Now its time to train our model on our training data.

from sklearn.linear_model import LinearRegression
lm=LinearRegression()
lm.fit(x_train,y_train)

======================================

Print out the Coefficients in the model

lm.coef_

array([25.70676165, 38.57260842,  0.62520092, 61.71767604])

======================================

Predicting the test Data

Now its time to predict the model and lets evaluate its performance

Use lm.predict() to predict on the x_test dataset

predictions=lm.predict(x_test)

Evaluating the model:

Lets evaluate the model performance by calculating the residual sum of squares and explained variance score (r**2)
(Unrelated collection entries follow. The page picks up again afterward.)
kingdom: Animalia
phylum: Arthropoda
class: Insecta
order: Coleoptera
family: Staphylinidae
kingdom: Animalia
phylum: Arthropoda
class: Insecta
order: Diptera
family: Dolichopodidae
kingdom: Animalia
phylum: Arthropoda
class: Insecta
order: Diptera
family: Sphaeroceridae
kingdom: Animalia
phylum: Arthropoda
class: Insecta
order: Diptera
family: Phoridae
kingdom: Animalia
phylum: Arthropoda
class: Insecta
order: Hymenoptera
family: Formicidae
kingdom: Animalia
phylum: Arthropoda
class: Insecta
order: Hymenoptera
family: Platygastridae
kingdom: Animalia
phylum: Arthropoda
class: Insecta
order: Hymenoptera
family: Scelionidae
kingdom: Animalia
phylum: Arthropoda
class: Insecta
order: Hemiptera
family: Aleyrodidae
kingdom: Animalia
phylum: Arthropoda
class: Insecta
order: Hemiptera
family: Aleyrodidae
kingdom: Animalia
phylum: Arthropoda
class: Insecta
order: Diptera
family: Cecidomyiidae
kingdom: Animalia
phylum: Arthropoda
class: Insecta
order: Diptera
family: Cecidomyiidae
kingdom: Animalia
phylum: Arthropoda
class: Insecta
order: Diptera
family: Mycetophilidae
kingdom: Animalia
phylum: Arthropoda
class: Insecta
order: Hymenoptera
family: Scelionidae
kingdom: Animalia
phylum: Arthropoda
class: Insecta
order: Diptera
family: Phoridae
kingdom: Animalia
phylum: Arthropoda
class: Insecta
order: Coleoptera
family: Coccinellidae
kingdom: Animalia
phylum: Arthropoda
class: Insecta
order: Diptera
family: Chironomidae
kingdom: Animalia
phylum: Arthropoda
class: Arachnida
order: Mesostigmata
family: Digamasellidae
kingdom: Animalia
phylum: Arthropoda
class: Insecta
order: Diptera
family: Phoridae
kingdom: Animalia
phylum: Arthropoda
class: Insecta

from sklearn import metricsprint(‘MAE’,metrics.mean_absolute_error(y_test,predictions))
print(‘MSE’,metrics.mean_squared_error(y_test,predictions))
print(‘RMSE’,np.sqrt(metrics.mean_squared_error(y_test,predictions)))

MAE 8.35357352501757
MSE 102.4042865993193
RMSE 10.119500313717042

metrics.explained_variance_score(y_test,predictions)

0.9814710935431786

Residuals:

Lets explore the residuals to make sure that everything was okay

Recreate the Data frame for coefficients:

cdf=pd.DataFrame(lm.coef_,x.columns,columns=[‘Coeff’])
cdf

Conclusion:

1 unit increase in avg Session length is associate with $26 more spent

1 unit increase time on App is associate with $38.5 more spent

1 unit increase time on Website is associate with $0.6 more spent

1 unit increase length of membership is associate with $61 more spent

Hence company should focus on website development to catch up Mobile app as mobile app is already doing good.